Creative people have a reputation for being eccentric, and that’s the perfect word to describe Joe Heron, whose secret to aging brandy is to play music for it. Based out of Louisville, Kentucky, Heron’s distillery, Copper & Kings, believes that the secret to great booze is to keep the music going for 24 hours a day, seven days a week.
The rotating playlists, which range from showcasing classic Americana like Bruce Springsteen to modern Indie Pop like My Morning Jacket, help to keep the booze, and all of the men and women who work there, in the mood to keep going. Except for a ban on Katy Perry, there’s no limit to the musical influences that can be soaked up inside Copper & Kings, which is of course, exactly what Heron had in mind.
See, Heron believes in a process known as sonic aging. The gentle vibrations caused from the constant flow of music allow the liquids inside the distillery’s 1,300 barrels to constantly keep circulating. This is incredibly advantageous, because the more contact the alcohol has with the surface of the oak barrel, the more flavorful it becomes. Heron maintains that “the sonic aging process is actually really integral to who we are as a company as well; Copper & Kings is meant to sound like a band, like the Kings of Leon.”

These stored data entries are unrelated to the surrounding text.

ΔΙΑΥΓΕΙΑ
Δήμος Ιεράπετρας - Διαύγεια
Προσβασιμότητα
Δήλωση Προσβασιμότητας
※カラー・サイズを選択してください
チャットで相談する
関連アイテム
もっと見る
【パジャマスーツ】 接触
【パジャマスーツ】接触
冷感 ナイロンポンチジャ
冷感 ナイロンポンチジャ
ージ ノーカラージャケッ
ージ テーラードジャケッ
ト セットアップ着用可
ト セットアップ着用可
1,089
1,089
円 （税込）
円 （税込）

Just like babies are happiest when you talk to them, Heron believes that “happy brandy makes happy drinking.” And why spend all of your spare time making one-sided chit chat with barrels of alcohol that are just starting to find themselves when you could have the greats like David Bowie and Bob Dylan do it for you? Think of all the wisdom this booze will have seen before it even finds its way out of its barrels and into the world.
Even though the idea of sonic aging may sound a bit out there, Heron’s way of doing business brings up a good point: if music has helped play a part in the shaping of each of our collective identities, then why can’t the same be true for booze? Just because it’s not alive doesn’t mean it can’t age.